Overview
Workers KV is a globally replicated key-value store optimized for reads at the edge. Writes propagate to every PoP within 60 seconds and reads return single-digit-millisecond latency once cached locally. Treat KV as a cache, not a database; the consistency model and the per-key write-rate ceiling make it the wrong tool for anything that needs read-your-writes.
Treat KV as a cache, not a database
KV is eventually consistent. A write to one PoP becomes visible to other PoPs only after replication completes, which can take up to a minute in practice and longer under load.
- Never write a value and immediately read it from a different region; the read can return the old value or
null. - Never use KV for counters, balances, or anything that must reflect the latest write. Use a Durable Object or Postgres instead.
- Use KV when stale-by-a-minute is fine: feature flags, config blobs, session data with long TTLs, cached API responses, static asset metadata.
The mental model: KV is a CDN for arbitrary bytes, keyed by string, with a write API.
Design for read-heavy workloads only
KV throttles writes at roughly one per second per key and bills per-write more aggressively than per-read. A KV namespace happily handles millions of reads per second across the edge, but a hot key under heavy writes will queue.
- Reads are cheap. The free plan covers 100,000 reads per day and the paid plan charges per million.
- Writes are slow and expensive. Batch them, and never write inside a hot request path.
- Keys cap at 512 bytes; values cap at 25 MiB. Most use cases stay under 1 KiB per value.
If the workload is write-heavy or strongly consistent, the answer is not “use KV more aggressively.” The answer is D1, a Durable Object, or an external database.
Bind the namespace and read with the SDK
Declare the namespace in wrangler.toml, then read and write from the Worker.
export default {
async fetch(req: Request, env: { CACHE: KVNamespace }) {
const cached = await env.CACHE.get("home:hero", { type: "json" })
if (cached) return Response.json(cached)
const fresh = await fetchHero()
await env.CACHE.put("home:hero", JSON.stringify(fresh), {
expirationTtl: 3600, // seconds
})
return Response.json(fresh)
},
}Pass { type: "json" } or { type: "arrayBuffer" } to skip the string parse. Use expirationTtl (seconds from now) or expiration (absolute Unix timestamp) to set a hard expiry. KV does not run a background cleaner; expired keys read as null.
Use bulk operations for batch writes
The single-key API issues one HTTP request per call and hits rate limits fast. The bulk endpoints land up to 10,000 writes in one shot.

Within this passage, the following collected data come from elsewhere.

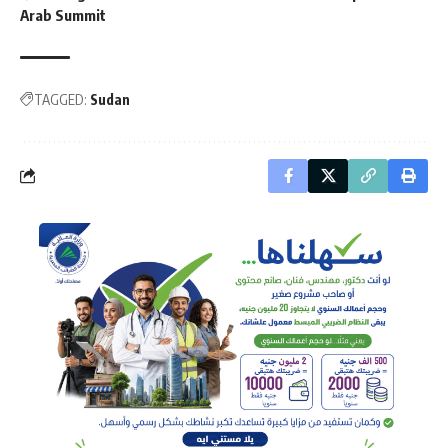
Arab Summit
TAGGED:
Sudan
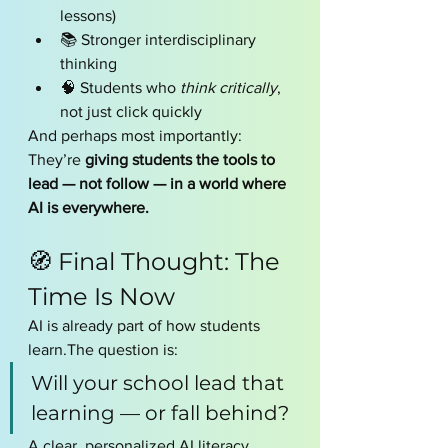
lessons)
📚 Stronger interdisciplinary 
thinking
🧠 Students who 
think critically
, 
not just click quickly
And perhaps most importantly:
They’re 
giving students the tools to 
lead — not follow — in a world where 
AI is everywhere.
🧭 Final Thought: The 
Time Is Now
AI is already part of how students 
learn.The question is:
Will your school lead that 
learning — or fall behind?
A clear, personalized AI literacy 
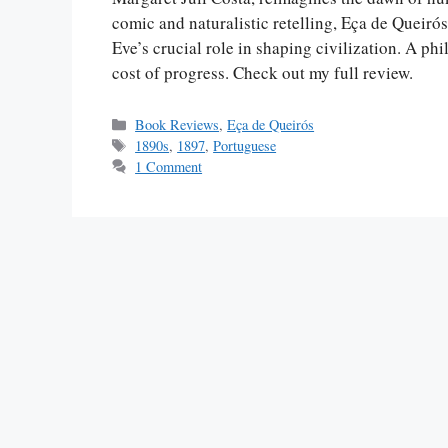
comic and naturalistic retelling, Eça de Quei
Eve’s crucial role in shaping civilization. A ph
cost of progress. Check out my full review.
Categories
Book Reviews
,
Eça de Queirós
Tags
1890s
,
1897
,
Portuguese
1 Comment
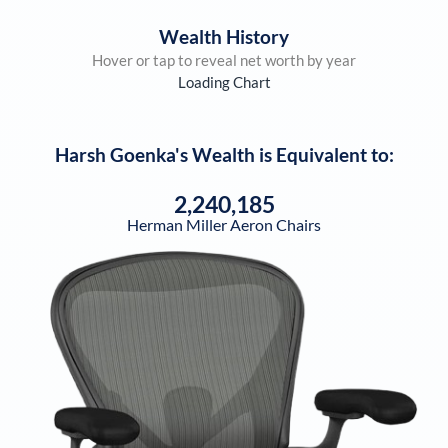
Wealth History
Hover or tap to reveal net worth by year
Loading Chart
Harsh Goenka
's Wealth is Equivalent to:
2,240,185
Herman Miller Aeron Chairs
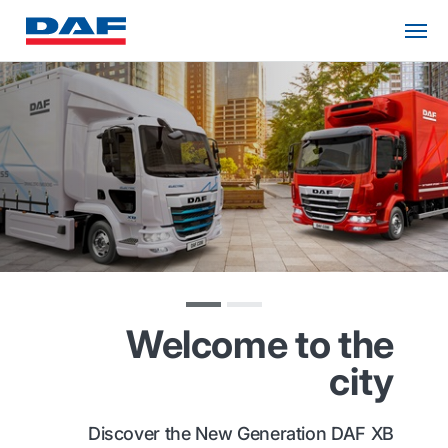
Welcome to the
city
Discover the New Generation DAF XB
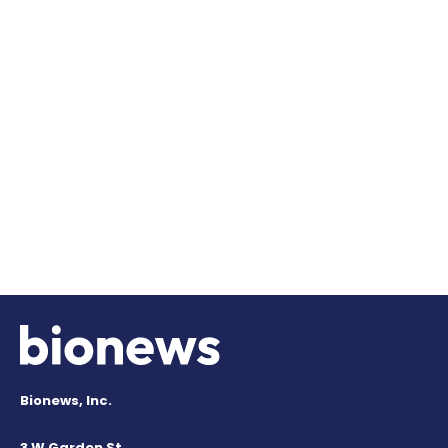
Bionews, Inc.
3 W Garden St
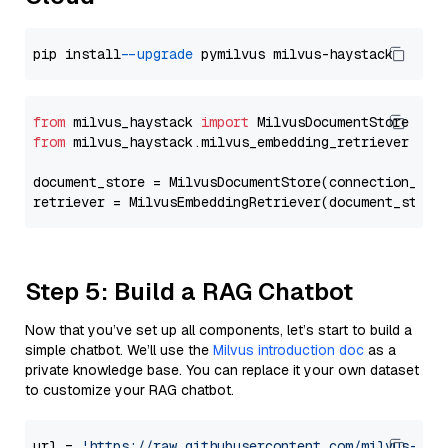
pip install 
--upgrade
from
 milvus_haystack 
import
from
 milvus_haystack.milvus_embedding_retriever 
imp
document_store = MilvusDocumentStore(connection_arg
retriever = MilvusEmbeddingRetriever(document_store
Step 5: Build a RAG Chatbot
Now that you’ve set up all components, let’s start to build a
simple chatbot. We’ll use the
Milvus introduction doc
as a
private knowledge base. You can replace it your own dataset
to customize your RAG chatbot.
url = 
'https://raw.githubusercontent.com/milvus-io/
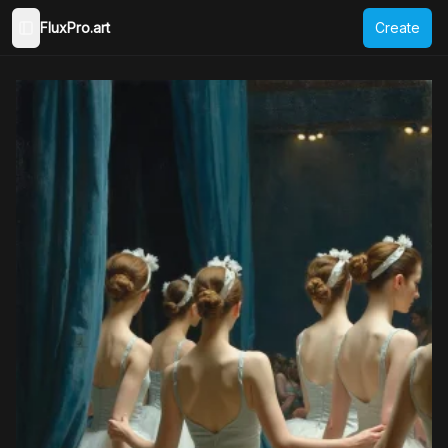
FluxPro.art
Create
Toggle Sidebar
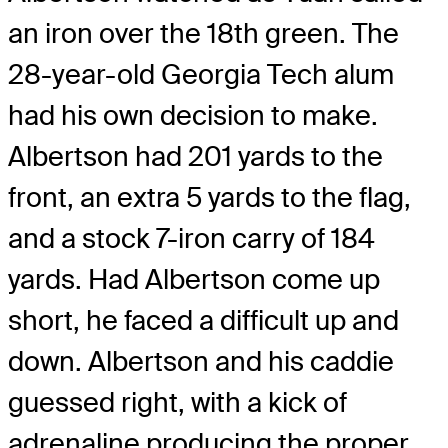
an iron over the 18th green. The
28-year-old Georgia Tech alum
had his own decision to make.
Albertson had 201 yards to the
front, an extra 5 yards to the flag,
and a stock 7-iron carry of 184
yards. Had Albertson come up
short, he faced a difficult up and
down. Albertson and his caddie
guessed right, with a kick of
adrenaline producing the proper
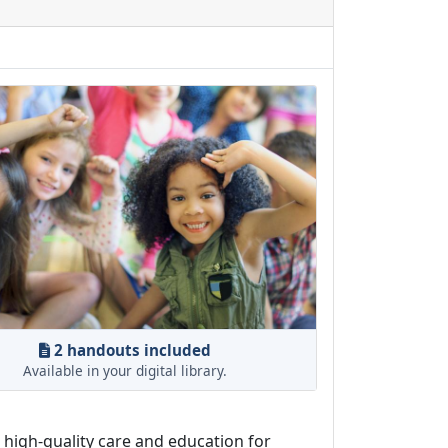
2 handouts included
Available in your digital library.
o high-quality care and education for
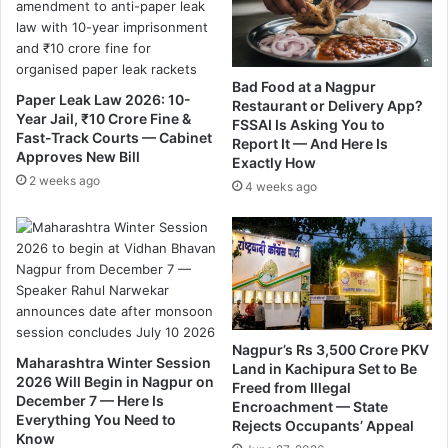
d
G
i
i
Y
g
o
a
Bad Food at a Nagpur
Paper Leak Law 2026: 10-
u
F
Restaurant or Delivery App?
Year Jail, ₹10 Crore Fine &
H
FSSAI Is Asking You to
i
Fast-Track Courts — Cabinet
Report It — And Here Is
a
b
Approves New Bill
Exactly How
v
e
2 weeks ago
e
4 weeks ago
r
N
,
e
s
v
e
e
r
r
v
S
i
e
c
Nagpur’s Rs 3,500 Crore PKV
e
e
Maharashtra Winter Session
Land in Kachipura Set to Be
n
w
2026 Will Begin in Nagpur on
Freed from Illegal
B
i
December 7 — Here Is
Encroachment — State
e
l
Everything You Need to
Rejects Occupants’ Appeal
f
Know
l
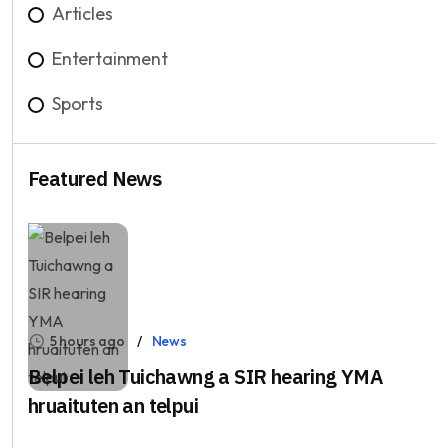
Articles
Entertainment
Sports
Featured News
5 hours ago
News
Belpei leh Tuichawng a SIR hearing YMA
hruaituten an telpui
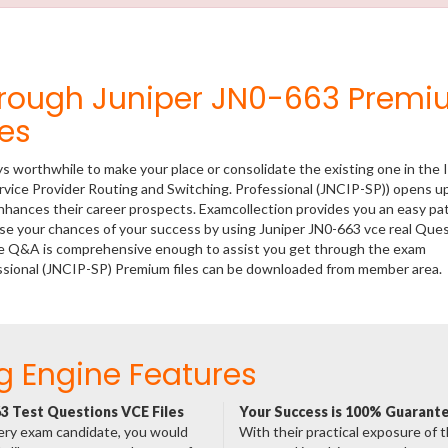
hrough Juniper JN0-663 Prem
es
ys worthwhile to make your place or consolidate the existing one in the 
rvice Provider Routing and Switching. Professional (JNCIP-SP)) opens up
 enhances their career prospects. Examcollection provides you an easy p
ease your chances of your success by using Juniper JN0-663 vce real Que
ese Q&A is comprehensive enough to assist you get through the exam
fessional (JNCIP-SP) Premium files can be downloaded from member area.
g Engine Features
3 Test Questions VCE Files
Your Success is 100% Guarant
ery exam candidate, you would
With their practical exposure of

await env.CACHE.put("batch", "value") // one round trip per call
// Bulk: prefer for imports, full-namespace updates, scheduled jobs
const items = [
{ key: "user:1", value: JSON.stringify(u1) },
{ key: "user:2", value: JSON.stringify(u2) },
]
// From a Node script with the REST API or the Wrangler CLI:
// npx wrangler kv:bulk put --binding CACHE bulk.jsonFor batch reads, fan out with Promise.all inside the Worker. There is no native multi-get, but parallel reads on warmed PoPs are cheap.
Design keys as namespaces with delimiters
KV keys are flat strings. Build hierarchy with a delimiter so you can list and prune.
- Pick a delimiter (
:is the convention) and use it consistently:session:abc123,flag:checkout-v2,cache:home:hero. - Use
list({ prefix: "session:" })to enumerate a slice. List paginates at 1,000 keys per page; expect to iterate. - Avoid putting user input directly in keys; hash or sanitize first to bound key length and avoid weird characters.
- Resist the urge to model relational data with composite keys. If the query needs joins or range scans, reach for D1.
Reach for KV when the read pattern is “lookup by ID”
KV fits a narrow shape of workload, and the shape is what makes it fast.
- Feature flags read on every request, updated weekly from a dashboard.
- Session caches keyed by token, with a 24-hour TTL.
- Edge-side config blobs that change once a day.
- Memoized API responses keyed by URL hash, with a short
expirationTtl. - Rate-limit counters under low contention (one key per IP, not one key per route).
Skip KV for transactional workloads (cloudflare-durable-objects), large blobs (cloudflare-r2), or anything that needs SQL-style queries (D1 or postgres-prod).